Solutions to Problem Set 27

Math 101-06

11-15-2017

[Quadratic formula]

In these problems, complex solutions are okay.

1. Use the Quadratic Formula to solve

$$x^2 + 8 x - 2 = 0.$$

$$x = \dfrac{-8 \pm \sqrt{8^2 - 4(1)(-2)}}{2 \cdot 1} = \dfrac{-8 \pm \sqrt{64 + 8}}{2} = \dfrac{-8 \pm \sqrt{72}}{2} = \dfrac{-8 \pm 6 \sqrt{2}}{2} = -4 \pm 3 \sqrt{2}.\quad\halmos$$


2. Use the Quadratic Formula to solve

$$2 x^2 - 13 x + 20 = 0.$$

$$x = \dfrac{-(13) \pm \sqrt{(13)^2 - 4(2)(20)}}{2 \cdot 2} = \dfrac{13 \pm \sqrt{169 - 160}}{4} = \dfrac{13 \pm \sqrt{9}}{4} = \dfrac{13 \pm 3}{4} = 4 \quad{or}\quad \dfrac{5}{2}.\quad\halmos$$


3. Use the Quadratic Formula to solve

$$3 x^2 - 4 x - 2 = 0.$$

$$x = \dfrac{4 \pm \sqrt{(-4)^2 - 4(3)(-2)}}{2 \cdot 3} = \dfrac{4 \pm \sqrt{40}}{6} = \dfrac{4 \pm 2 \sqrt{10}}{6} = \dfrac{2 \pm \sqrt{10}}{3}.\quad\halmos$$


4. Use the Quadratic Formula to solve

$$2 x^2 - 4 x + 13 = 0.$$

$$x = \dfrac{-(-4) \pm \sqrt{(4)^2 - 4(2)(13)}}{2 \cdot 2} = \dfrac{4 \pm \sqrt{16 - 104}}{4} = \dfrac{4 \pm \sqrt{-88}}{4} = \dfrac{4 \pm 2 i \sqrt{22}}{4} = \dfrac{2 \pm i \sqrt{22}}{2}.\quad\halmos$$


5. Use the Quadratic Formula to solve

$$2 x^2 + 6 x - 11 = 0.$$

$$x = \dfrac{-6 \pm \sqrt{6^2 - 4(2)(-11)}}{2 \cdot 2} = \dfrac{-6 \pm \sqrt{36 + 88}}{4} = \dfrac{-6 \pm \sqrt{124}}{4} = \dfrac{-6 \pm 2 \sqrt{31}}{4} = \dfrac{-3 \pm \sqrt{31}}{2}.\quad\halmos$$


6. For what values of k does the following quadratic have complex roots?

$$x^2 - 6 x + 3 k = 0.$$

The Quadratic Formula contains the square root expression $\sqrt{b^2 - 4 a c}$ . If $b^2 - 4 a c$ is negative, this will be a complex number.

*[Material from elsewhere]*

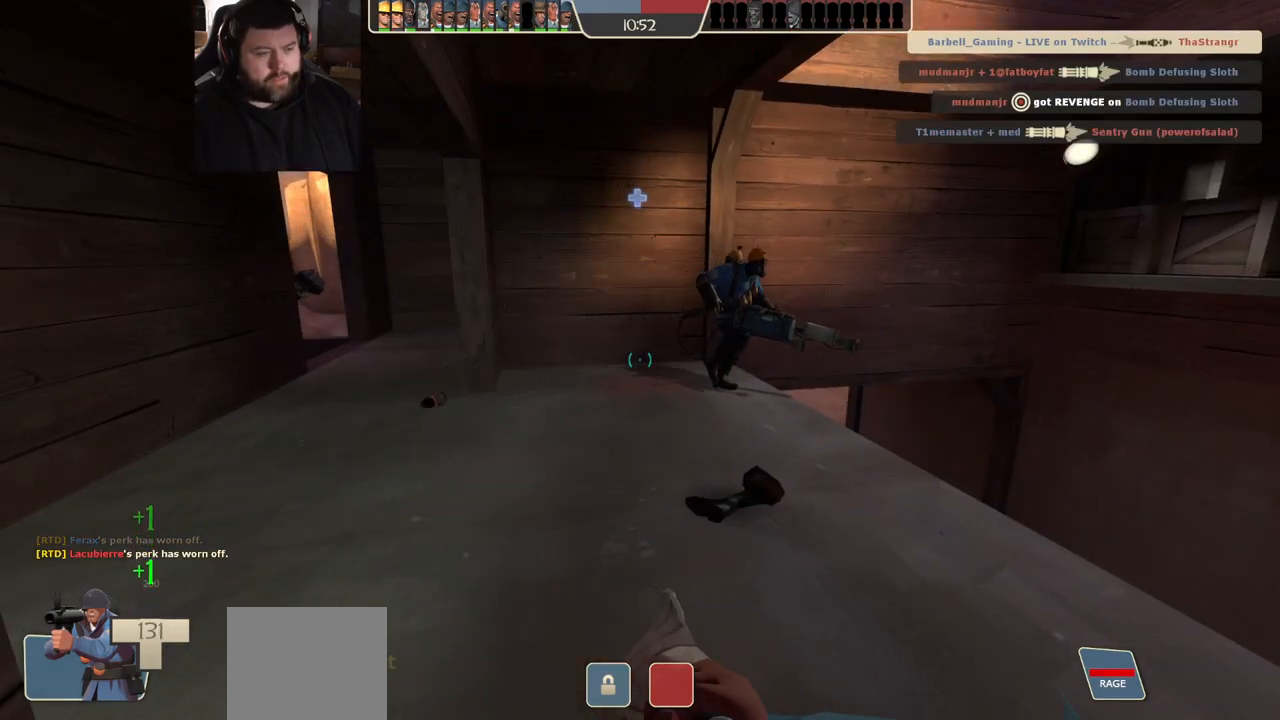
{"buttons": [], "left_stick": "center", "right_stick": "center", "events": [[83, "SQUARE", "down"], [133, "SQUARE", "up"], [217, "SQUARE", "down"], [283, "SQUARE", "up"], [367, "SQUARE", "down"], [417, "SQUARE", "up"]]}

Hence, the quadratic $a x^2 + b
   x + c$ has complex roots when $b^2 - 4 a c < 0$ . For the given quadratic, this happens when

$$b^2 - 4 a c = (-6)^2 - 4(1)(3 k) < 0.$$

Simplify the inequality and solve:

$$\eqalign{ (-6)^2 - 4(1)(3 k) & < 0 \cr 36 - 12 k & < 0 \cr 36 & < 12 k \cr 3 & < k \cr}$$

The quadratic has complex roots for $k > 3$ .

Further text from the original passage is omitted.